Instructions for the task >> For the listing below, state how many lines include "core". The number alone is the answer.

*** Opening Material for this exercise ***

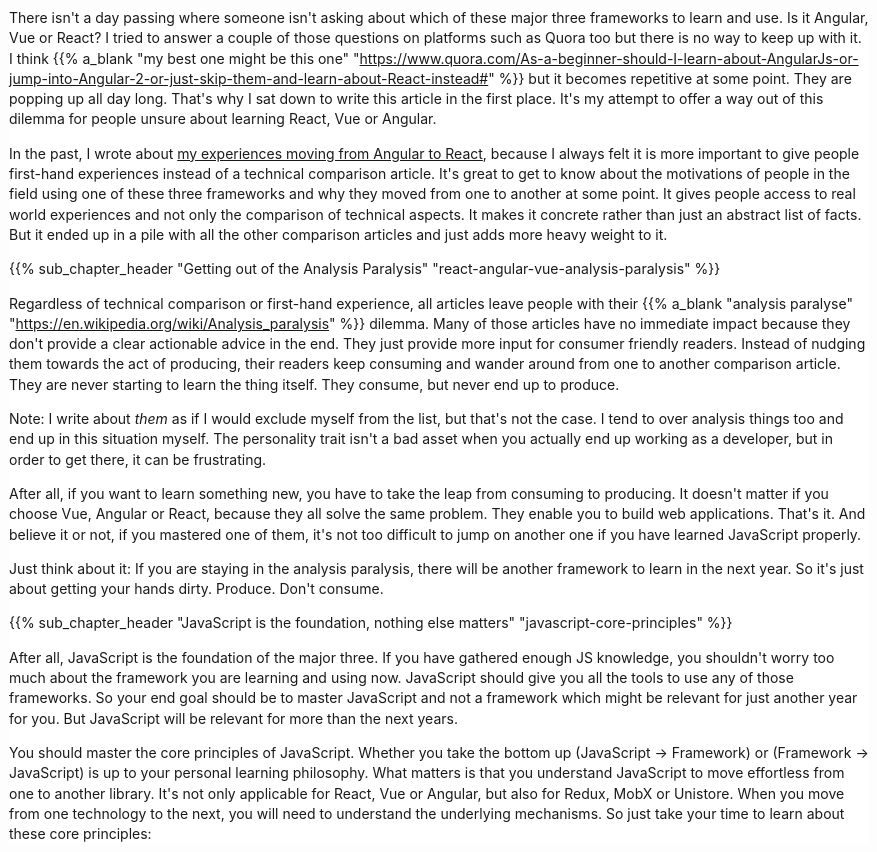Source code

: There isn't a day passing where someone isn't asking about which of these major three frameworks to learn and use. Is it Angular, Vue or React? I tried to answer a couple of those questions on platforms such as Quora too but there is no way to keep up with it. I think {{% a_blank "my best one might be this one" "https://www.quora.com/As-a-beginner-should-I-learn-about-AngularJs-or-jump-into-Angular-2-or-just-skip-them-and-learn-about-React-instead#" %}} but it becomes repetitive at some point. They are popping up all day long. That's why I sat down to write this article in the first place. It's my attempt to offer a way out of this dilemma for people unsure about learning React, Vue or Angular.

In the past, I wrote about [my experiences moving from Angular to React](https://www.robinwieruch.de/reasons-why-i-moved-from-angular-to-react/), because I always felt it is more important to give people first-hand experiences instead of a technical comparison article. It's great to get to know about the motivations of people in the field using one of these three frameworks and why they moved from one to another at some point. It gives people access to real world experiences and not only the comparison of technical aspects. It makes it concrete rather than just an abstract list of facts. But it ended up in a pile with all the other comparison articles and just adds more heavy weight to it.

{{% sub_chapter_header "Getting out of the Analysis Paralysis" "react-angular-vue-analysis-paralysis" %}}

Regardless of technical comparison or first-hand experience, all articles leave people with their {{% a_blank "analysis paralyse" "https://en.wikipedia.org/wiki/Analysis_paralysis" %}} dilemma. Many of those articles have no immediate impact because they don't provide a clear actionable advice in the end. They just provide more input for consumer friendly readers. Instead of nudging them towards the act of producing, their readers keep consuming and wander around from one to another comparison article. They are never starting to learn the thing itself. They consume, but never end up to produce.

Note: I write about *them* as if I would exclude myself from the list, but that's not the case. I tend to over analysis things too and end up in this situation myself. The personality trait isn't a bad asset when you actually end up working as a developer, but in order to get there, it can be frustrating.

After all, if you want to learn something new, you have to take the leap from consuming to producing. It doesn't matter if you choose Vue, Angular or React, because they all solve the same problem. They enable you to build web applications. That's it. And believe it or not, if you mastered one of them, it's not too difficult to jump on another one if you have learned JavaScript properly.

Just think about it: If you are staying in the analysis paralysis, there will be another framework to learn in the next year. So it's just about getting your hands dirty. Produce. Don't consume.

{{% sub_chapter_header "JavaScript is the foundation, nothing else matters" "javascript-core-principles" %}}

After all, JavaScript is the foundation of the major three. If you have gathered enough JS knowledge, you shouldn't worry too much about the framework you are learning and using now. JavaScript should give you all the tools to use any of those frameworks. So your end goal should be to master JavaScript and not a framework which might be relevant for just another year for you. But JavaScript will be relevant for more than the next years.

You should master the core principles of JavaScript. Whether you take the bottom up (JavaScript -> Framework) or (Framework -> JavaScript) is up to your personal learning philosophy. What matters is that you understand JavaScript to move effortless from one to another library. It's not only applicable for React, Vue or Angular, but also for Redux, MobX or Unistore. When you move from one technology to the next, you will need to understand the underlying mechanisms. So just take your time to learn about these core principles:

*** Closing Material for this exercise ***
*** Opening Material for this exercise ***

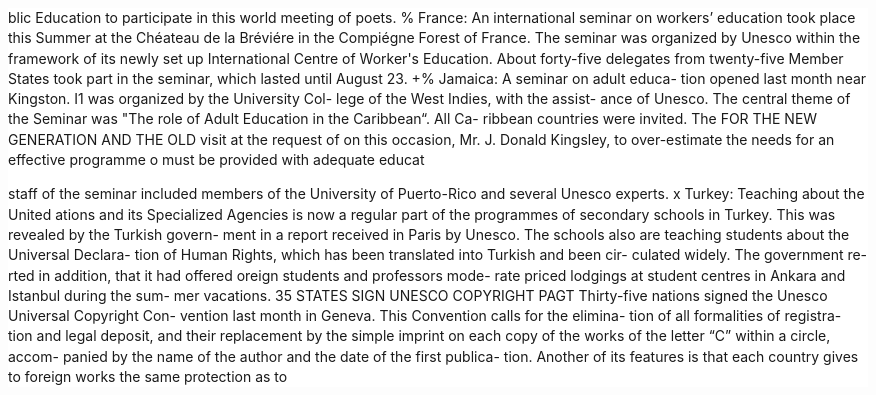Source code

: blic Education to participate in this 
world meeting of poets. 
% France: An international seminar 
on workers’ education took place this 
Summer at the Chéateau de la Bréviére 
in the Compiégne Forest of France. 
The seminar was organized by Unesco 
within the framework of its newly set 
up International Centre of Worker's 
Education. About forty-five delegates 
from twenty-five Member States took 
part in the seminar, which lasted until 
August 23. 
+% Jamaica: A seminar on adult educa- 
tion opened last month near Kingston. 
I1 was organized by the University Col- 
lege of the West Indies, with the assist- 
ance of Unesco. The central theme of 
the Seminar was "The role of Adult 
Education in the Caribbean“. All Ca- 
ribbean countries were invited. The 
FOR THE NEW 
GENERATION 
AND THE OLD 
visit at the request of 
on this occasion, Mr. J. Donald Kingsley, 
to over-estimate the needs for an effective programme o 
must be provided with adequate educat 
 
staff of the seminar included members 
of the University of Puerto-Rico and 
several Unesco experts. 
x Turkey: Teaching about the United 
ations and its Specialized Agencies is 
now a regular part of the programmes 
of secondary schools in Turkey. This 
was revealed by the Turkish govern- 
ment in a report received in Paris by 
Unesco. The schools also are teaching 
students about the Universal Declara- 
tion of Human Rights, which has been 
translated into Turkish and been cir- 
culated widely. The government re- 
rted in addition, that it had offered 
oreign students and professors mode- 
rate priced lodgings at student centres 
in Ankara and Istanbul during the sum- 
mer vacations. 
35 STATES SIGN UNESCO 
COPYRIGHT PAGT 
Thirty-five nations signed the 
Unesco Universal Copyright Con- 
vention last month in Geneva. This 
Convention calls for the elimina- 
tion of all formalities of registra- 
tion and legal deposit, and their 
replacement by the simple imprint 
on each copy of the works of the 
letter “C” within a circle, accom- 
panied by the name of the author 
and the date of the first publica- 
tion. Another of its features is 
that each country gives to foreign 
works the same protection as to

*** Closing Material for this exercise ***

Output for this exercise >> 2